Namun yang terjadi, bencana belum benar-benar ditangkal, namun baru
dihadapi dengan sebatas tawakal.
Apakah demikian juga yang terjadi di masa lalu, ketika Daulah Islam masih tegak?
Sebenarnyalah wilayah Daulah Islam yang amat luas juga bersentuhan
dengan berbagai potensi bencana alam. Wilayah sekitar gurun di Timur
Tengah dan Afrika Utara amat rawan kekeringan. Lembah sungai Nil di
Mesir atau sungai Eufrat-Tigris di Irak amat rawan banjir. Sementara
itu Turki, Iran dan Afghanistan sampai sekarang juga masih sangat rawan
gempa. Selain itu kadang-kadang wabah penyakit yang hingga abad 18
belum diketahui pasti penyebab maupun obatnya datang menghantam,
misalnya cacar (variolla) atau pes. Namun toh Daulah Islam tetap
berdiri tegak lebih dari 12 abad.
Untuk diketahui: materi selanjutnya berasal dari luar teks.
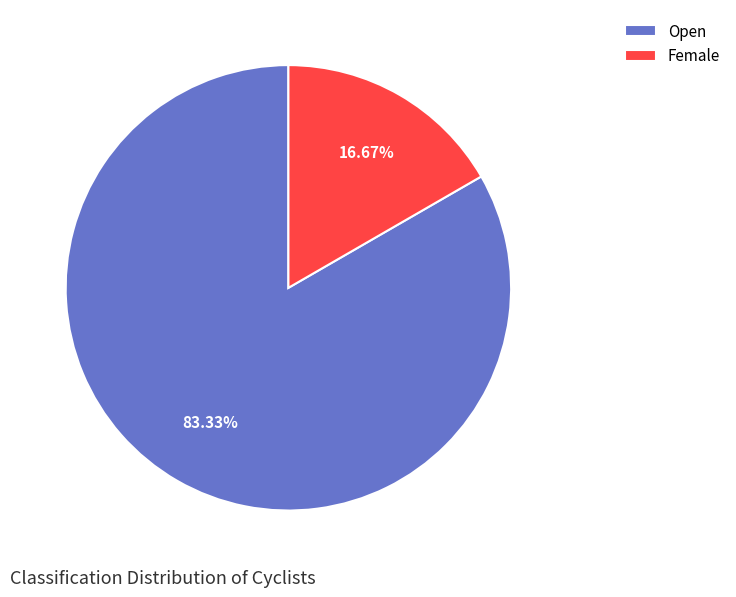

True or false: Female accounts for 17% of the total.

True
Kalaupun Daulah ini kemudian sirna,
itu bukan karena kelaparan, penyakit, atau bencana alam, tetapi karena
kelemahan di antara mereka sendiri, terutama elite politisnya, sehingga
dapat diperalat oleh para penjajah untuk saling bertengkar, membunuh dan
memusnahkan.
Untuk menangkal kekeringan (yang penyebabnya kini telah ditemukan para ahli dengan istilah siklus el-NiƱo)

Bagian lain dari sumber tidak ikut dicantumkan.